**The problem**
Going line by line through the entries below, count those that contain "image". Give the number by itself.

######

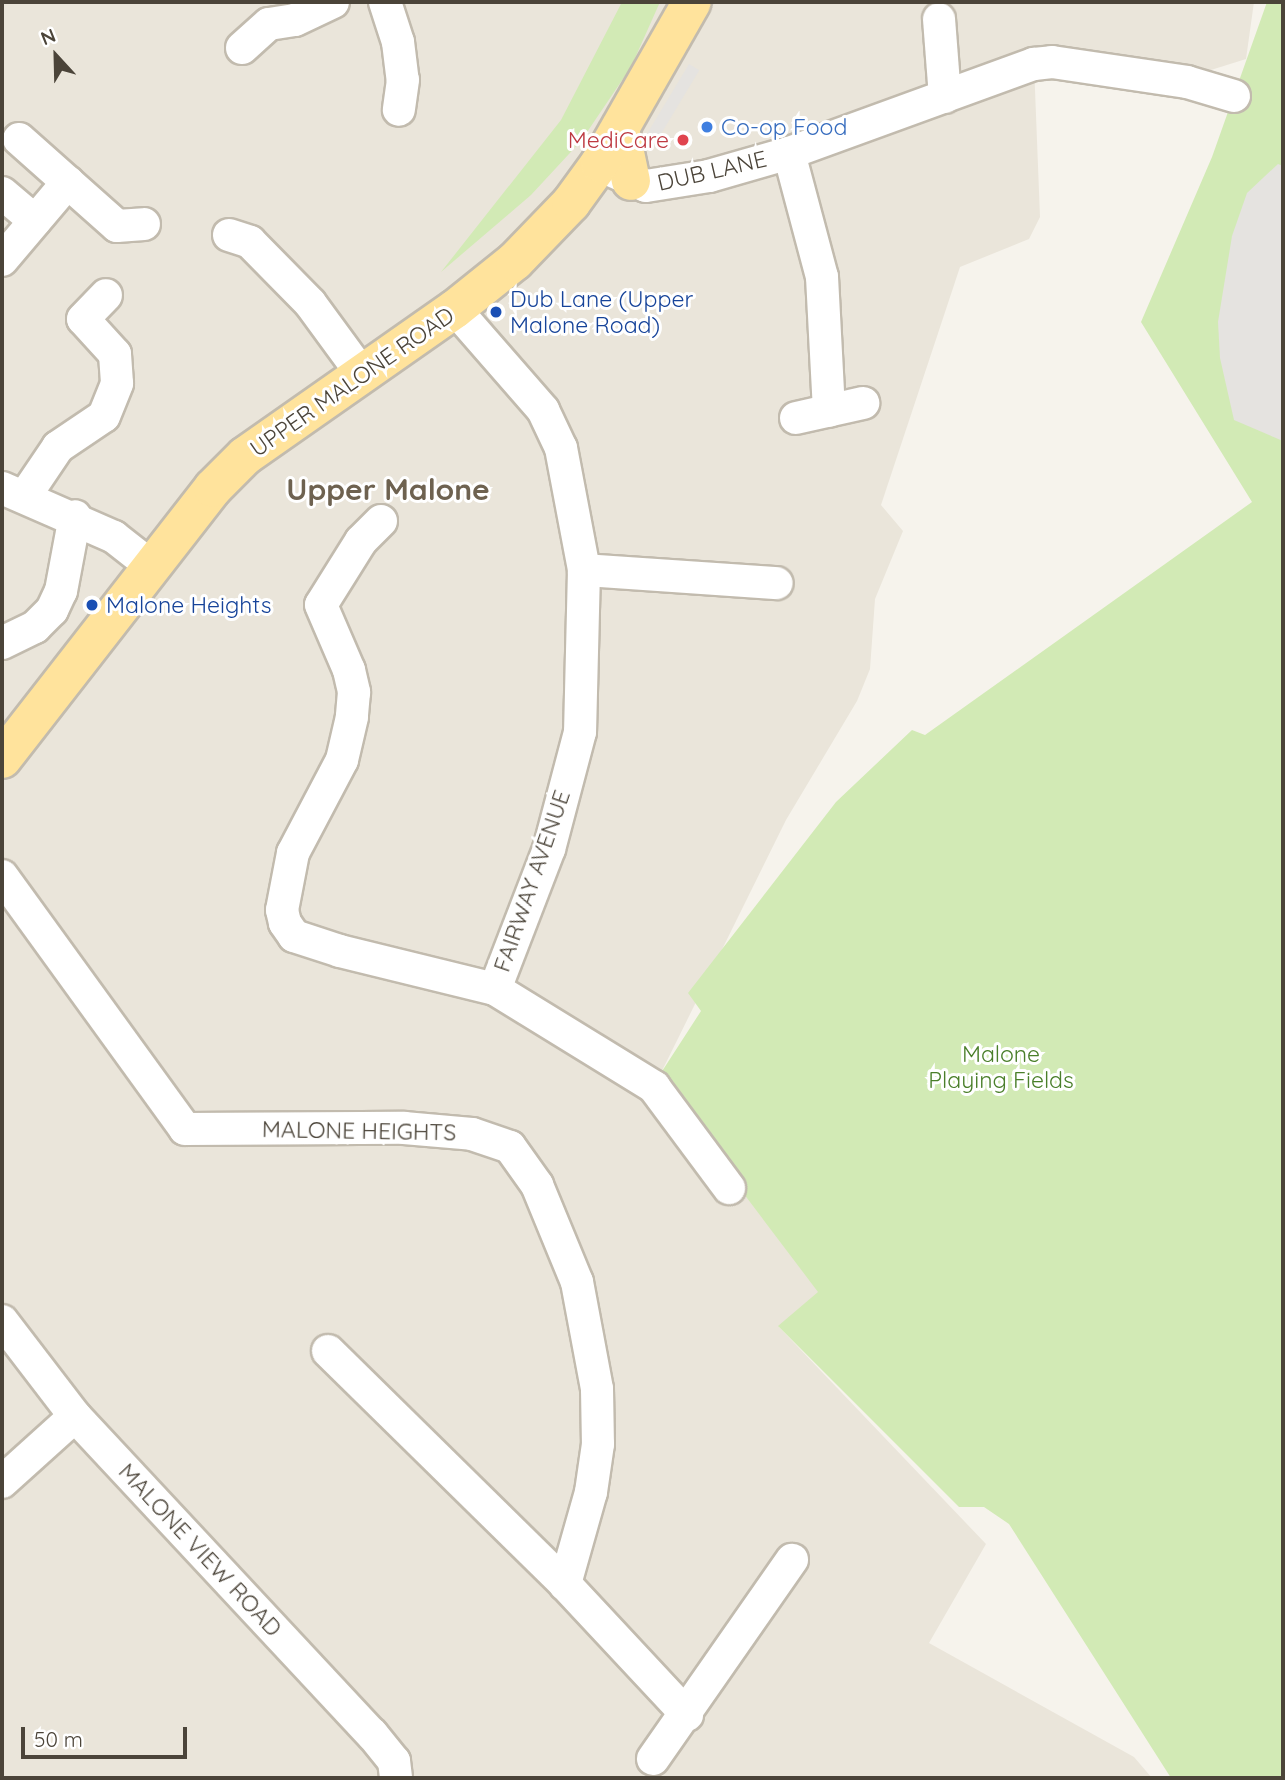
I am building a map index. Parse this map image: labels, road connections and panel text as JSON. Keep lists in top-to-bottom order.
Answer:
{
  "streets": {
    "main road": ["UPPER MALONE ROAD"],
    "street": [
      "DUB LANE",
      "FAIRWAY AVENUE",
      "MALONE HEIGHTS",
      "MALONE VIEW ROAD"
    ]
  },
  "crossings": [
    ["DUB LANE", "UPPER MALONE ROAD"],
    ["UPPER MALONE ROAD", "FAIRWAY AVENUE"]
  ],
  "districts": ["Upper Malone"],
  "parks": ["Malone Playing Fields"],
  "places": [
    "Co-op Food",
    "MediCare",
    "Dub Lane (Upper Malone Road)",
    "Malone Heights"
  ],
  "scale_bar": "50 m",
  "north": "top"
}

######

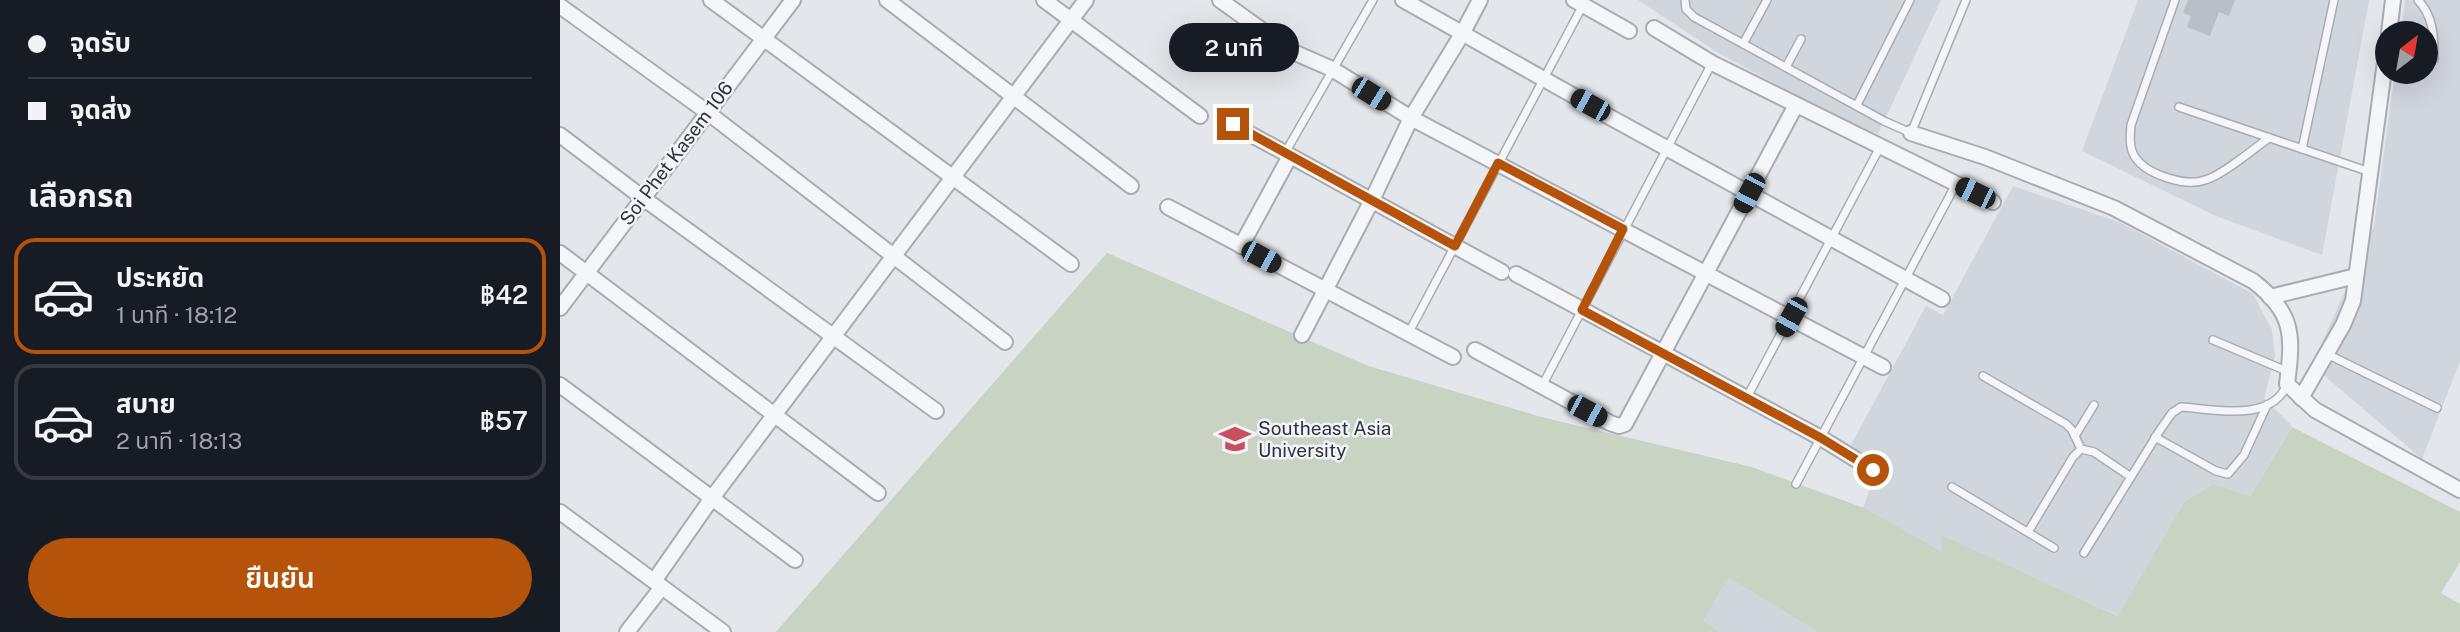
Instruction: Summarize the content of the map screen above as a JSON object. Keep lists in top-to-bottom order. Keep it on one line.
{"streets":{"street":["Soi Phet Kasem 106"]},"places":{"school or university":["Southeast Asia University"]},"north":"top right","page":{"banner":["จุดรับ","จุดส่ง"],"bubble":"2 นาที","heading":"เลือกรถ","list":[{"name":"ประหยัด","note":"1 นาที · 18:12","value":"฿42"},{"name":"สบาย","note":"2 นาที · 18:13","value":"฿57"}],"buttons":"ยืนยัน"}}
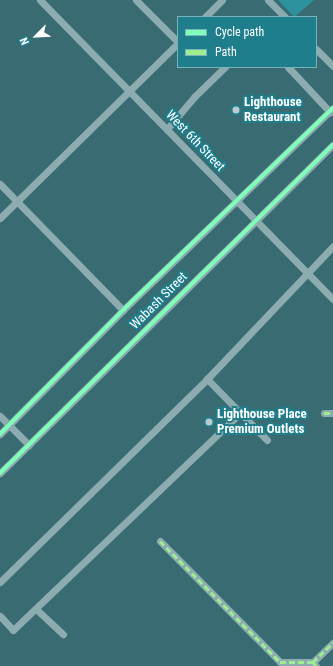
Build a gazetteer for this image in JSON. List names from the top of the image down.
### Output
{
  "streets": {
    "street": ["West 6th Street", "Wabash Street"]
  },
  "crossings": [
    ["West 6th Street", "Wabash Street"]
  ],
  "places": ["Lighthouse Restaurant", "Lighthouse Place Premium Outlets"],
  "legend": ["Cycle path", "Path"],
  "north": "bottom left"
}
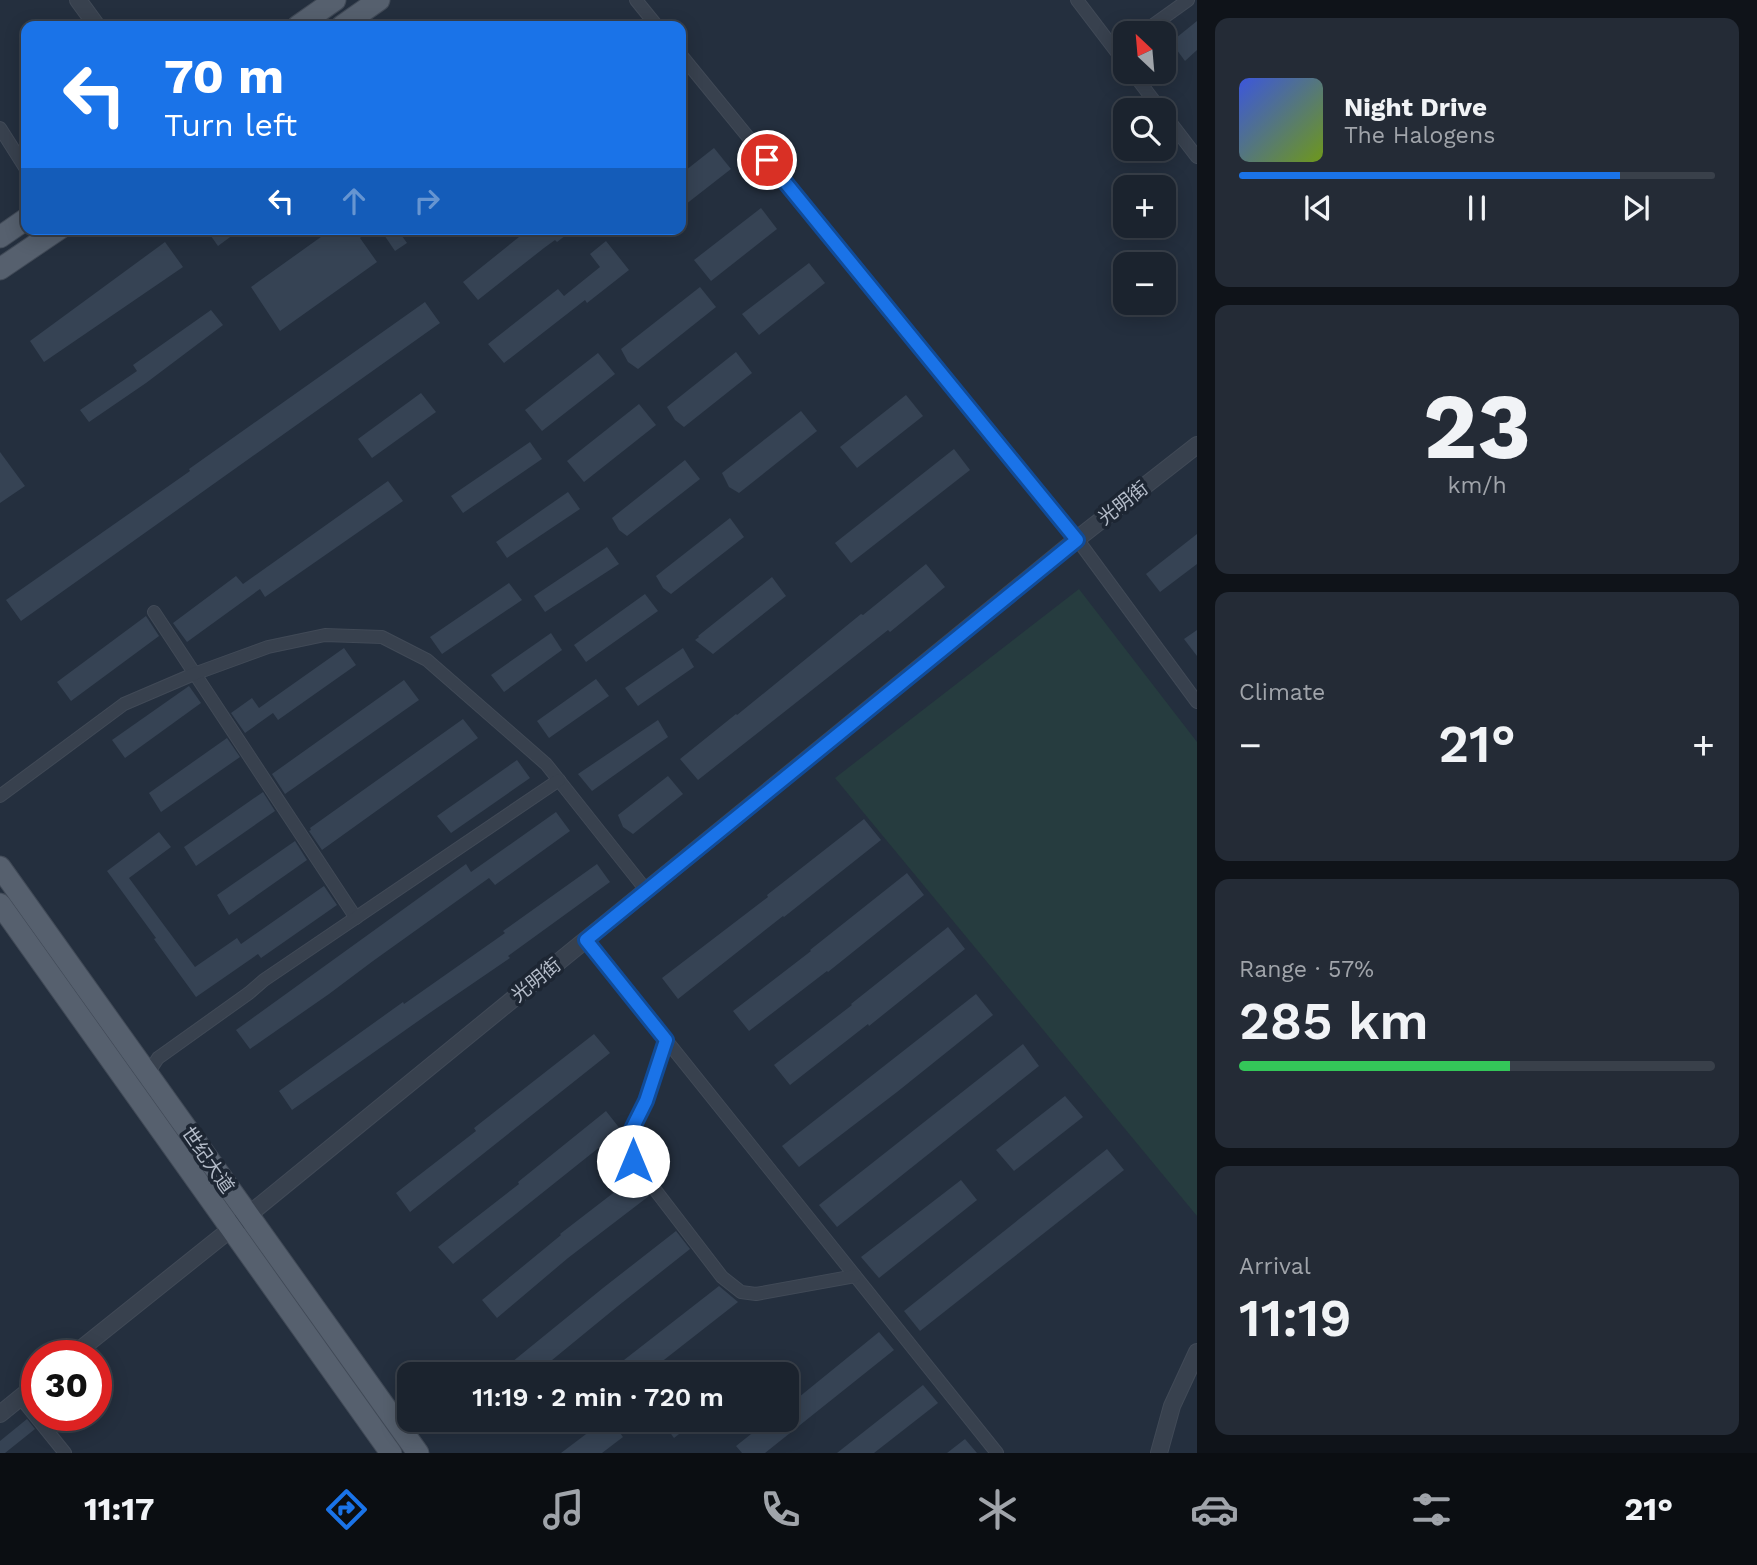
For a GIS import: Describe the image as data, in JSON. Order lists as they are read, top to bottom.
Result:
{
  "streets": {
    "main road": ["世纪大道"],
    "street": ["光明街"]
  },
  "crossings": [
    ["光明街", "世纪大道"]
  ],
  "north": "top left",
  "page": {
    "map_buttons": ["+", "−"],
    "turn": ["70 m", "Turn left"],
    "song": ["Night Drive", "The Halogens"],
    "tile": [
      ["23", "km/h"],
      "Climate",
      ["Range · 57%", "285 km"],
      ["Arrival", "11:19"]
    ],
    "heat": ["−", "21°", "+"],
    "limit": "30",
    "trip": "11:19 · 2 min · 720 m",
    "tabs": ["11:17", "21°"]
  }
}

######

**Completed exercise**
3